## WORK REQUEST
Please reproduce the records below exactly, omitting any pictures they contain.

Data items
========

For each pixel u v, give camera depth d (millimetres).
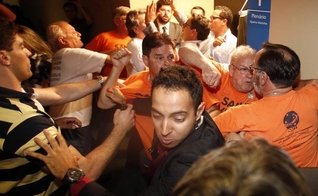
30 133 1369
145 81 2182
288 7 2449
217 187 532
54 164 1361
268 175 536
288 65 1642
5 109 1367
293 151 1711
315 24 2357
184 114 1223
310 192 561
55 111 2596
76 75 2527
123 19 4031
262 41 2619
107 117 2791
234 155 586
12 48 1441
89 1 5742
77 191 1319
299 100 1693
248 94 2133
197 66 1994
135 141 2232
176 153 1191
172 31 3758
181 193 561
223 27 3641
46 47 2721
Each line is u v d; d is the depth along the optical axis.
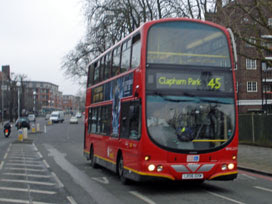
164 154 9.37
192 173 9.42
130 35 11.35
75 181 12.10
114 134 12.23
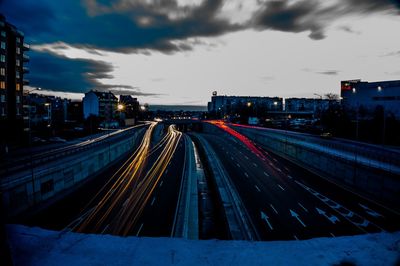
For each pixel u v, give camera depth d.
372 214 25.94
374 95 72.25
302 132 73.75
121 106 120.00
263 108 148.00
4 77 50.75
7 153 38.53
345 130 59.50
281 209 28.00
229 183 38.25
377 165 31.20
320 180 39.03
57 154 35.06
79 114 128.62
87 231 21.69
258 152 67.62
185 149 75.25
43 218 24.06
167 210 27.09
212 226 27.16
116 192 33.09
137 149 73.19
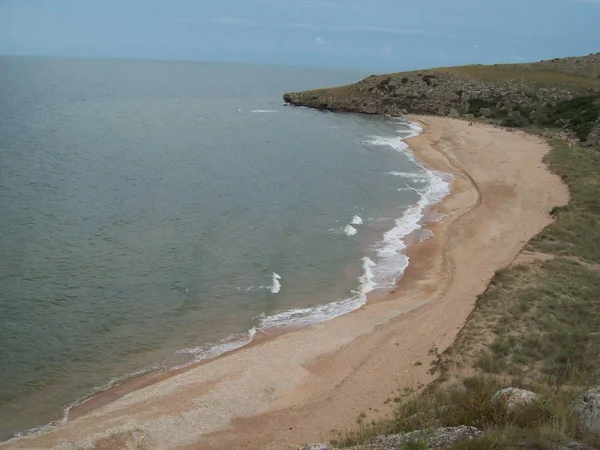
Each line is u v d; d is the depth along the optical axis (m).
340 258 31.48
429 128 79.31
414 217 38.91
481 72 97.69
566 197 38.78
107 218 37.06
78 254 30.67
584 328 18.97
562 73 94.19
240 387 18.72
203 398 18.06
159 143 65.81
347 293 26.95
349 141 70.56
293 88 172.00
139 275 28.47
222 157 58.97
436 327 21.83
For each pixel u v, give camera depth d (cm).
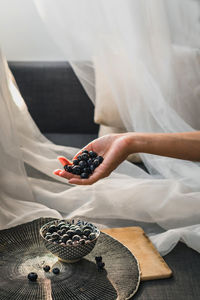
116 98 118
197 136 88
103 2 105
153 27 109
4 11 197
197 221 98
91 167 85
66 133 180
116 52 112
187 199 100
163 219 98
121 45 110
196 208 99
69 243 73
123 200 101
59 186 110
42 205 100
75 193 106
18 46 203
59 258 77
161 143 86
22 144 111
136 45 108
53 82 177
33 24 200
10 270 74
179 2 117
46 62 181
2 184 101
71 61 118
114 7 105
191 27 119
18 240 84
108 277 73
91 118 179
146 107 114
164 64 112
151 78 111
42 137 116
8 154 100
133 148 85
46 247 76
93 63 122
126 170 118
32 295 67
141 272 75
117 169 118
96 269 75
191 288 73
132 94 114
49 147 115
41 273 73
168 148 86
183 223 98
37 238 85
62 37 111
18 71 177
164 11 109
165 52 111
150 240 89
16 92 111
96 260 76
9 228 89
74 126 180
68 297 67
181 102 118
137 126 117
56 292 68
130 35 108
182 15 118
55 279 71
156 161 114
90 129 181
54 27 110
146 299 69
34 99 178
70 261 76
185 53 117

========

## OUTPUT OF THE EXERCISE
For each pixel u v, give camera depth d (millimetres).
30 133 1369
145 81 2182
288 7 2449
217 187 532
54 164 1361
268 175 536
288 65 1642
5 109 1367
293 151 1711
315 24 2357
184 114 1223
310 192 561
55 111 2596
76 75 2527
123 19 4031
262 41 2619
107 117 2791
234 155 586
12 48 1441
89 1 5742
77 191 1319
299 100 1693
248 94 2133
197 66 1994
135 141 2232
176 153 1191
172 31 3758
181 193 561
223 27 3641
46 47 2721
Each line is u v d; d is the depth along the optical axis.
164 154 9.37
192 173 9.42
130 35 11.35
75 181 12.10
114 134 12.23
For each pixel u v, give camera depth d.
372 214 25.94
374 95 72.25
302 132 73.75
121 106 120.00
263 108 148.00
4 77 50.75
7 153 38.53
345 130 59.50
281 209 28.00
229 183 38.25
377 165 31.20
320 180 39.03
57 154 35.06
79 114 128.62
87 231 21.69
258 152 67.62
185 149 75.25
43 218 24.06
167 210 27.09
212 226 27.16
116 192 33.09
137 149 73.19
Each line is u v d; d is the depth along the optical axis (m).
340 258 31.48
429 128 79.31
414 217 38.91
481 72 97.69
566 197 38.78
107 218 37.06
78 254 30.67
584 328 18.97
562 73 94.19
240 387 18.72
203 398 18.06
159 143 65.81
347 293 26.95
349 141 70.56
293 88 172.00
139 275 28.47
222 157 58.97
436 327 21.83
For each pixel u v, give camera depth d (cm).
116 98 118
197 136 88
103 2 105
153 27 109
4 11 197
197 221 98
91 167 85
66 133 180
116 52 112
187 199 100
163 219 98
121 45 110
196 208 99
69 243 73
123 200 101
59 186 110
42 205 100
75 193 106
18 46 203
59 258 77
161 143 86
22 144 111
136 45 108
53 82 177
33 24 200
10 270 74
179 2 117
46 62 181
2 184 101
71 61 118
114 7 105
191 27 119
18 240 84
108 277 73
91 118 179
146 107 114
164 64 112
151 78 111
42 137 116
8 154 100
133 148 85
46 247 76
93 63 122
126 170 118
32 295 67
141 272 75
117 169 118
96 269 75
191 288 73
132 94 114
49 147 115
41 273 73
168 148 86
183 223 98
37 238 85
62 37 111
18 71 177
164 11 109
165 52 111
150 240 89
16 92 111
96 260 76
9 228 89
74 126 180
68 297 67
181 102 118
137 126 117
56 292 68
130 35 108
182 15 118
55 279 71
156 161 114
90 129 181
54 27 110
146 299 69
34 99 178
70 261 76
185 53 117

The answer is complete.